The Forest from the Trees: A post for the stats nerds


#161

Have you seen advertising plastered all over it?

Ha.


#162

AFL tables is a guy called Paul haha, not AFL affiliated. I am starting to believe everyone scrapes. I am just not sure on the legality of using the data for profit?


#163

Sad and sorry situation, only 6 of our players playing well above average against the bottom team, according to Champion Data.


Caveat: This is Champion Data and is less than perfect as we all know.

Well above average players: Heppel, Zaharakis, Ambrose, Hooker, Fantasia, McKenna.

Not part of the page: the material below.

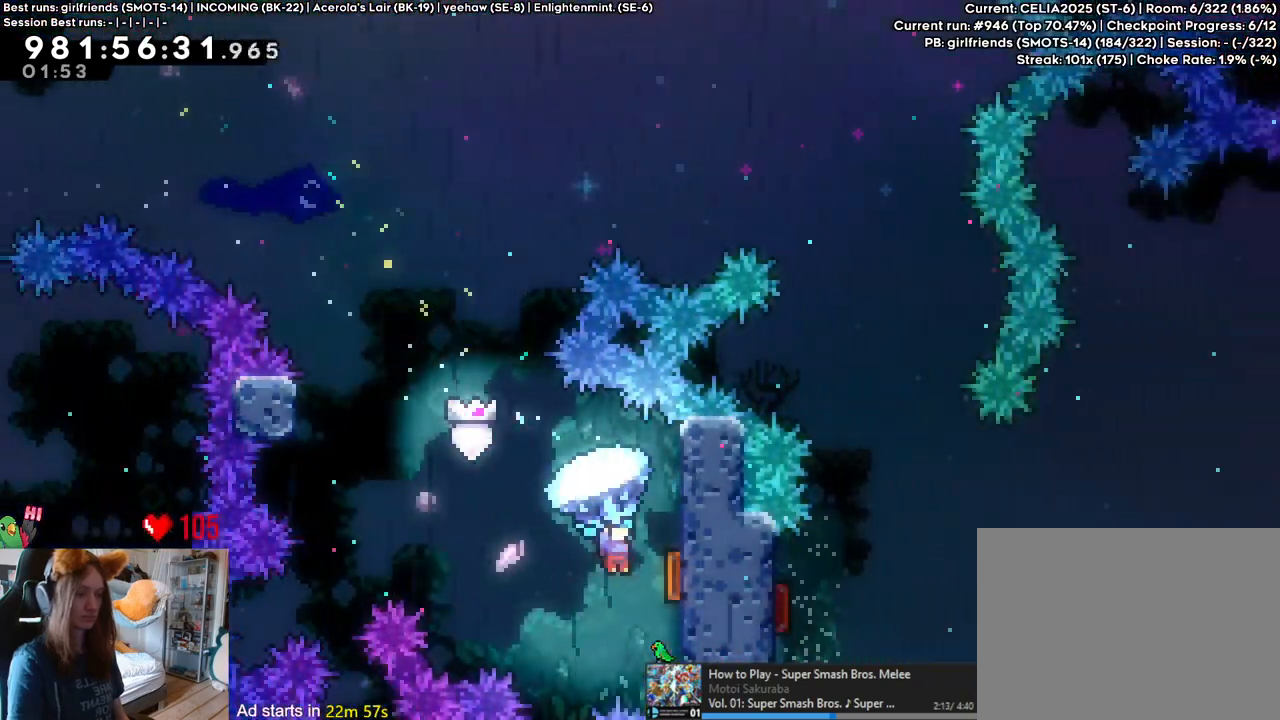
{"buttons": ["B"], "left_stick": "up-right", "right_stick": "center", "events": [[183, "left_stick", "up-left"], [433, "B", "down"], [450, "left_stick", "right"], [500, "left_stick", "up-right"]]}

Well below average Players: Merret, Hurley, Myers, Stewart, Goddard, Tippa, Stringer, Parish, Laverde

Parish, Tippa and Goddard need to be rested. But realistically, we are not going to omit more than 4 players, and look at the ones who are not improving week on week

They need to start with Laverde who was poor in the previous week, as were Goddard and Parish ( need a rest) send Stringer, down to the VFL


#164

This is really excellent


#165

Thanks for posting that mate.

They have some really interesting perspectives.


#166

Champion data is part owned by the AFL and has AFL people like Dillon as Directors. I don’t know whether clubs have alternative sources or whether reliance on Champion Data is imposed on them for data analysis ( and whether they have to pay for it).


#167

Apparently Dangerfield played well, but Selwood and Ablett were poor. Ablett in particular does not like being caught and crunched. Snuff those guys out and Geelong are not that good.


Caveat: This is Champion Data and is less than perfect as we all know.

Well above Average: Merret, Hooker, McKenna, Tippa, Stringer, Langford , Baguley, Laverde
Above Average: Saad, Fantasia
Well Below Average: Ambrose, Bellchambers, Goddard. ( Goddard played better than the stats showed )

Consistent across 4 quarters. Zaka, Ridley, Smith
Big last quarter: Stringer. Dea , McKenna.
Drop offs in last quarter ( tired or sore?) Tippa, Fanta , McKernan

Rising Star: Jordan Ridley. As good a debut as you would see,


#168

Hawkins beat Hooker?

Ok


#169

Absolutely not, when the game was there to be won.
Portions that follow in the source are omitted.